Fekat, bu kadar açık delîllere rağmen, hâlâ Kur’ân-ı kerîme îmân etmiyenlerin âhiretde ebedî azâb görmeleri, hiç zâlimâne olmaz) demeliyiz!
Hakîkî müslimân olmak demek, yalnız âdete tâbi’ olarak ibâdet etmek değil, islâmın emr etdiği güzel ahlâkı edinerek, insanlık vazîfelerini yaparak, rûhen de tertemiz olmak demekdir. İbâdet eden, fekat hîleyi zekâ eseri sayan, insanları aldatan, hattâ ba’zen muzır propagandalara aldanarak insan öldüren, ortalığı yakıp yıkan, yalan söyliyen bir kimse, müslimân olduğunu söylese de, hakîkî müslimân değildir. Allahü teâlâ, Kur’ân-ı kerîmde (Furkân) sûresinde, bir müslimânın nasıl olması îcâb etdiğini beyân buyurmuşdur. Bunu tefsîr etmek için, Ehl-i sünnet âlimleri “rahime hümullahü teâlâ” ziyâdesi ile kitâb yazmışlardır. Fekat biz, kendimizi hâlâ fenâ huylardan kurtaramıyor, Kur’ân-ı kerîmde bildirildiği gibi çalışmıyor, Allahü teâlânın emrlerini yapmıyor, sözüne sâdık olamıyor, sokaklarımızı pislik içinde bir harâbeye çeviriyor, rûhen ve bedenen temizlenemiyoruz. Hâlbuki, elimizde bize bütün bu güzel şeyleri emr eden, ne yapmamız lâzım geldiğini açık açık bildiren, Allahü teâlânın kelâmı(Kur’ân-ı kerîm) ve Peygamberimizin “sallallahü teâlâ aleyhi ve sellem” emrleri ve Ehl-i sünnet âlimlerinin “rahime hümullahü teâlâ” kitâbları vardır.
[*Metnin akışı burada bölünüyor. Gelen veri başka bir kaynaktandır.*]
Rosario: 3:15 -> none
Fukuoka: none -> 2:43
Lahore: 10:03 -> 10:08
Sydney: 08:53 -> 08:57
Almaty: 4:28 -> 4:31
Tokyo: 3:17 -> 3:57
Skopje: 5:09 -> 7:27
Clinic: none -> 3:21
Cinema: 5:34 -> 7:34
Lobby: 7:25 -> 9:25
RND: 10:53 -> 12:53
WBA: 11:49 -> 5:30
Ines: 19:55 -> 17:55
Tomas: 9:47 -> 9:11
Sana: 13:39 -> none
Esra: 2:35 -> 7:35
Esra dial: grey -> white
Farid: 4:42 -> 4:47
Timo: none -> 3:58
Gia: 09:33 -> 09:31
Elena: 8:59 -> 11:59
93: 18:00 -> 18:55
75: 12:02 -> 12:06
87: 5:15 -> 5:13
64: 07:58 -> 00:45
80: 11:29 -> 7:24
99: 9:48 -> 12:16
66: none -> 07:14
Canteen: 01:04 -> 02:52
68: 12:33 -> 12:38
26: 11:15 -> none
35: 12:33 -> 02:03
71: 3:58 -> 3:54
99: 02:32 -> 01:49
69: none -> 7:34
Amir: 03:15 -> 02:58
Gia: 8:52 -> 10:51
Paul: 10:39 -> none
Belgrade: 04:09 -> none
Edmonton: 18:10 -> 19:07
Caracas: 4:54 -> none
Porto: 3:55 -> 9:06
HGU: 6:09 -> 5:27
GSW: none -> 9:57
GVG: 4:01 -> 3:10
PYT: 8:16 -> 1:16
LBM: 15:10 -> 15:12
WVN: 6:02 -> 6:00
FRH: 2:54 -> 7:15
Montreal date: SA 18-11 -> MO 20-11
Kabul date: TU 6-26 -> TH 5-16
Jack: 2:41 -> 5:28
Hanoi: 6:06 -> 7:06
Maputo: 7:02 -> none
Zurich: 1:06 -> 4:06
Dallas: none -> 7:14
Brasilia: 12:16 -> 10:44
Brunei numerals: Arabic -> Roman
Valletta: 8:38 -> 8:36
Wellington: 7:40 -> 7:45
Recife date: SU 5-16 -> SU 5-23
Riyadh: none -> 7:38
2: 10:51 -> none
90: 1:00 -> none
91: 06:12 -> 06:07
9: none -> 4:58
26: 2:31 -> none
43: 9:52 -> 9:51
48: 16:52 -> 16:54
Allahü teâlâ, Feth sûresinin 28. ci âyetinde meâlen şöyle buyurmakdadır:
(Allahü teâlâ, Peygamberini, hidâyet ve hak din, İslâmiyyet ile gönderdi. İslâm dînini, diğer dinler üzerine üstün kıldı. [Muhammed aleyhisselâmın hak]Peygamber olduğuna şâhid olarak Allah yeter.)
Saf sûresinin 9. cu âyetinde meâlen, (Müşrikler istemese de, islâm dînini diğer bütün dinlerden üstün kılmak için resûlü Muhammed aleyhisselâmı, [sebeb-i hidâyet olan] Kur’ân ve İslâm dîni ile birlikde gönderen Allahü teâlâdır)buyurulmuşdur.
Ve Allahü teâlâ va’d ediyor:
(ALLAHÜ TEÂLÂ ŞÜKR EDENLERİN MÜKÂFÂTINI VERECEKDİR.)
Burada şükr etmek demek, Kur’ân-ı kerîmin istediği gibi, tâm müslimân olmak demekdir. Allahü teâlânın verdiği ni’metleri, Onun emrine uygun olarak kullanmak demekdir. Bugün dünyâda bir milyârdan ziyâde müslimân olduğu 271.ci sahîfede bildirilmişdi. Ya’nî, dünyâda her 4 kişiden biri müslimândır.